ELEVATED spending in grocery and household goods amidst the COVID-19 pandemic has left the retail sector in good stead to recover in 2021.
According to the CBRE Market Retail Outlook for 2021, retail spending is expected to remain raised for the first half of the year, offsetting losses from international tourism.
“Softer yields when compared to other commercial property sectors along with the opportunity to reposition retail assets to maximise rental growth presents good value to investors and may help support a recovery in retail transactions in 2021,” said Kate Bailey, head of logistics and retail research at CBRE.
Neighbourhood centres have seen the lowest level of impact from the pandemic, with supermarkets seeing record sales and reporting signs of stabilising.
Since February of last year, Australian consumers have shifted their spending towards food, with a notable increasing in grocery retail, while cafes restaurants and takeaway fell.
Likewise, while household goods and other retail increased on 2019 levels, overseas and domestic travel understandably plummeted.
This is expected to continue into 2021, with the $60 billion that Australians typically spend on international travel to be redistributed locally, potentially offsetting slowing demand from international visitors.
In line with this, domestic tourism will rise as state borders continue to open up, driving an increase in recreational product sales.
However, locations that are reliant on tourism such as the Gold Coast and Cairns will experience greater impacts as a result of the loss. Likewise, luxury retail will continue to feel the loss of international visitors.
Retail in 2021 will be heavily impacted by another year of low population growth, which will be 480,000 fewer over 2020-2022, leading to 200,000 fewer dwellings needed. $11.3 billion less is forecasted to be spent on retail as a result of this.
Compared to pre-COVID projections, there will be 72,000 less office workers, or 850,000sqm less net absorption.
As online sales in 2020 grew to levels not anticipated for an additional five years, the amount of physical retail space per capita is rapidly reducing, with the largest decline predicted to be from department stores.

- [WORK TASK]
Write the next few sentences of the retail outlook article above, picking up after its final sentence about physical retail space per capita. The listing that follows comes from a separate source and has no connection to the retail article.

- [EXTRACTED RECORDS]
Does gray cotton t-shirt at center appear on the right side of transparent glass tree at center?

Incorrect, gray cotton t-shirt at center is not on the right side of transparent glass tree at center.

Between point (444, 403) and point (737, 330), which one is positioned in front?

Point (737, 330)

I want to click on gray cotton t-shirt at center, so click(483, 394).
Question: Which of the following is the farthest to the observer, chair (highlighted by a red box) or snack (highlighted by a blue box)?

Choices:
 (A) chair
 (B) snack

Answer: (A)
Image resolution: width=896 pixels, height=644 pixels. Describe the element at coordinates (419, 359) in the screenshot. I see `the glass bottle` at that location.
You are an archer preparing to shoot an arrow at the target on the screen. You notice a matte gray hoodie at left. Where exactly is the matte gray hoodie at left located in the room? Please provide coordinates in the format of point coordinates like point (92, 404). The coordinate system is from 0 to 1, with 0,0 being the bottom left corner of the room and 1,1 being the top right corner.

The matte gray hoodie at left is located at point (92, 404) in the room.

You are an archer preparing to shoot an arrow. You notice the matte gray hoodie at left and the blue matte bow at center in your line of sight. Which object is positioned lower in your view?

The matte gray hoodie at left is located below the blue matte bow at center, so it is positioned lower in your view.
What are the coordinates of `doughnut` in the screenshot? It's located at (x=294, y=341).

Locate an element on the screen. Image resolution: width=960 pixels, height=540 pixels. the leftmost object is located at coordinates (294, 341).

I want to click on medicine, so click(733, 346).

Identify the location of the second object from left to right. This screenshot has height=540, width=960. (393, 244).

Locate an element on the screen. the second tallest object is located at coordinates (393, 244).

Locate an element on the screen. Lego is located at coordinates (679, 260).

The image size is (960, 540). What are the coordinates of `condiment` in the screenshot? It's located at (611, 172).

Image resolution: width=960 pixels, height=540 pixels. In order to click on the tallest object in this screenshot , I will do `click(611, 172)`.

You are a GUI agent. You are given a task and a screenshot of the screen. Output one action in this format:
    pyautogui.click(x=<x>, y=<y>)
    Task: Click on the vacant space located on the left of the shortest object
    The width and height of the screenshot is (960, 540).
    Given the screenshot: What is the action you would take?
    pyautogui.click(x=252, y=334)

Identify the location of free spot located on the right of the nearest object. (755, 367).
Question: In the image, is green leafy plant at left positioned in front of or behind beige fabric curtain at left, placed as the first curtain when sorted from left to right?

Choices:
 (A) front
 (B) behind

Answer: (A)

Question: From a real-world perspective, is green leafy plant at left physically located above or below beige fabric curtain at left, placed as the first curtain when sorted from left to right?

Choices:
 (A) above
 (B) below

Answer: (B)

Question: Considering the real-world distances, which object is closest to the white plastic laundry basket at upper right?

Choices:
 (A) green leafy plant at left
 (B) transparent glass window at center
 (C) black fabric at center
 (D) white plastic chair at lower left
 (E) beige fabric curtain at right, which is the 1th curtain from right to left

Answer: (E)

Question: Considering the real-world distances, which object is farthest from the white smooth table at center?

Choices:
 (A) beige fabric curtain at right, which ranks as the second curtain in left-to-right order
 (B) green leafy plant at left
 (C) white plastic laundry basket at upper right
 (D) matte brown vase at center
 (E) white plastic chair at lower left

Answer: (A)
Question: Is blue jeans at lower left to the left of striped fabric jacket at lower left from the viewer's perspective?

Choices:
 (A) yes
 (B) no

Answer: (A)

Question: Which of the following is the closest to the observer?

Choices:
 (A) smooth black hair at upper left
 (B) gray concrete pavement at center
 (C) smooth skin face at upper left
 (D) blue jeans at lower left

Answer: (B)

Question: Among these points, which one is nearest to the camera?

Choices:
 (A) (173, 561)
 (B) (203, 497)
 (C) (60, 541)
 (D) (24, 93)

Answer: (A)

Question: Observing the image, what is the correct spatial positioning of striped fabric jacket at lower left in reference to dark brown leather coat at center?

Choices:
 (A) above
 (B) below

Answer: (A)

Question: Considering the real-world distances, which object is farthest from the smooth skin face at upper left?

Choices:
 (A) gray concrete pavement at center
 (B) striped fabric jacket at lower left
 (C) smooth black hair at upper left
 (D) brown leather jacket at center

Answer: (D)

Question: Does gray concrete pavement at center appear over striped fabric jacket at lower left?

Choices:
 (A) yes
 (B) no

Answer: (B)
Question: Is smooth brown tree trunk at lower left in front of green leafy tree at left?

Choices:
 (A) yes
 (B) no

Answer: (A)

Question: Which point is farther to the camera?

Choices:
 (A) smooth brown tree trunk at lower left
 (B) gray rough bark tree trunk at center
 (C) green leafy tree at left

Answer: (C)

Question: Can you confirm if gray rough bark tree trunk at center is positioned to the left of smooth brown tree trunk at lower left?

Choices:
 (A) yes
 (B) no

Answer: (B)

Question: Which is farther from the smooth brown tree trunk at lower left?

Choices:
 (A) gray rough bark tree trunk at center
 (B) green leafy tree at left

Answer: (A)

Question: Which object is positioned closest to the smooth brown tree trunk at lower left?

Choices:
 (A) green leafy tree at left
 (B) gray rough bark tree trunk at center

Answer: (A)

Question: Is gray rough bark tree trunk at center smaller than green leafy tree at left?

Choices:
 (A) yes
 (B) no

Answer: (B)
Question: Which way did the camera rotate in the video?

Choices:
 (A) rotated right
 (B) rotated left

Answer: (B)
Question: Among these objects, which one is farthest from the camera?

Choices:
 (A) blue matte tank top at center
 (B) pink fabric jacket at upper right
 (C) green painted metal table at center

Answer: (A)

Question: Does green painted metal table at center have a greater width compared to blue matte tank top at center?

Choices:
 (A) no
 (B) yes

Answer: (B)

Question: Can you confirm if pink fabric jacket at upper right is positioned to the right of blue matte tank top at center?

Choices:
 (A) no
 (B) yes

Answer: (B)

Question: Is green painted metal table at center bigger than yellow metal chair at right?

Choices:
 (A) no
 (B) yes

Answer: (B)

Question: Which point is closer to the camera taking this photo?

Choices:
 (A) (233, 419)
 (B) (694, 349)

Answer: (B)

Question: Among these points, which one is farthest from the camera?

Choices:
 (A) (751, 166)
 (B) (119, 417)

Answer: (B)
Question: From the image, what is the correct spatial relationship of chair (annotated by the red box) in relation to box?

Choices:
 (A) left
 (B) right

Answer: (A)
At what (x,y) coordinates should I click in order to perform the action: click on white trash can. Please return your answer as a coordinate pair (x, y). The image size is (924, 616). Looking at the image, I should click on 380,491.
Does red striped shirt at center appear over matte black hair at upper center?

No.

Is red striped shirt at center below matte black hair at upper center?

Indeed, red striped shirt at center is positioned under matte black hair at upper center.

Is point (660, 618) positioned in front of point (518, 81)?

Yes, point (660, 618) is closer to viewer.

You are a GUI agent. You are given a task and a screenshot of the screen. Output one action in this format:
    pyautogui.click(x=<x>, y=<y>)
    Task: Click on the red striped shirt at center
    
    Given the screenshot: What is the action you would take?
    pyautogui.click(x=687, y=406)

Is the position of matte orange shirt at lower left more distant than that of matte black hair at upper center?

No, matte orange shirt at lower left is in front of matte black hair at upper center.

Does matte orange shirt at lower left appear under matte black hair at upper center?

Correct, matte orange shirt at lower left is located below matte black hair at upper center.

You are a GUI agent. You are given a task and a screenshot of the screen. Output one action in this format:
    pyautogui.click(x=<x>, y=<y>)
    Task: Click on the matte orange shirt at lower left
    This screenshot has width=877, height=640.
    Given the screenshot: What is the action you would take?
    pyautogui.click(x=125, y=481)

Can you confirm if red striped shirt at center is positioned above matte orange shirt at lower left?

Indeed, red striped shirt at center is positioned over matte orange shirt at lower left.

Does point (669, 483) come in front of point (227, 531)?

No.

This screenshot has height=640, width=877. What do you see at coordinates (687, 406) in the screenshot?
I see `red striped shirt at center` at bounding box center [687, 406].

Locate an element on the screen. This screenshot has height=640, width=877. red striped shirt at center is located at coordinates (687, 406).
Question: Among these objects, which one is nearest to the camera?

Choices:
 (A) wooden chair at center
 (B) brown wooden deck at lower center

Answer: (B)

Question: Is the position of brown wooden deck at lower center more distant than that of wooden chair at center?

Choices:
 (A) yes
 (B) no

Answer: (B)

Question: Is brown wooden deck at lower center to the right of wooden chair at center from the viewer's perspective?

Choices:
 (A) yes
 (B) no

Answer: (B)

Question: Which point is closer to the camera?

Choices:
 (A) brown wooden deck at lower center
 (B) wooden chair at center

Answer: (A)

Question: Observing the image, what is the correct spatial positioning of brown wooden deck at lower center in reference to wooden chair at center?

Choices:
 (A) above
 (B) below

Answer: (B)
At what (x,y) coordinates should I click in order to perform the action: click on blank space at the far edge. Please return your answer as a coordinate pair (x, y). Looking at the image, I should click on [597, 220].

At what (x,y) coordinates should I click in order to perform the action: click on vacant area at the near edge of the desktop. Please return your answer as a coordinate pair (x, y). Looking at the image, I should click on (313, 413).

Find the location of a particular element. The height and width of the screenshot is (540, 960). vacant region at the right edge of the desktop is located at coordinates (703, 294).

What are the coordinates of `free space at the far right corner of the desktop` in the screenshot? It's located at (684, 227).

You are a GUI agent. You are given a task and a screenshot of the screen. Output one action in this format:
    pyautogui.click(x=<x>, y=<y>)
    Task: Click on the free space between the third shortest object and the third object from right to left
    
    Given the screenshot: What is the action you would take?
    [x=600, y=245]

- [WRITTEN RESPONSE]
Department store physical space is predicted to shrink by 2.6% annually up to the end of 2024, while homewares and home furnishing stores are forecasted to grown in floorspace by 2.5% annually to 2024.
Shopping centres could capitalise on the growth of e-commerce penetration by incorporating last mile facilities, in space that has become under-utilised or redundant.
Across the country the retail supply pipeline is tapering off, likely to limit the risk of oversupply and reduce the impact of population growth slowing. With almost 40% of new space added in the next five years projected to be refurbished space in existing centres.
Compared to the North American market, Australia has the advantage of having 46% of total retail space in shopping centres, with a lower shopping centre floorspace per capita compared to Canada and the US.
With Australia at 106sqm per person, while Canada reports 156sqm per person and in the US 215sqm per person.
During 2020, mid-range fashion retailers experienced the greatest number of insolvencies, this is expected to continue in 2021 as consumer demand changes.
Large format retail will continue to outperform in 2021, with spending on building materials and household goods being bolstered by increased residential construction due to the Homebuilder Grant.
Large format retail is also set to outperform as values bottom out in 2021, before seeing moderate increases.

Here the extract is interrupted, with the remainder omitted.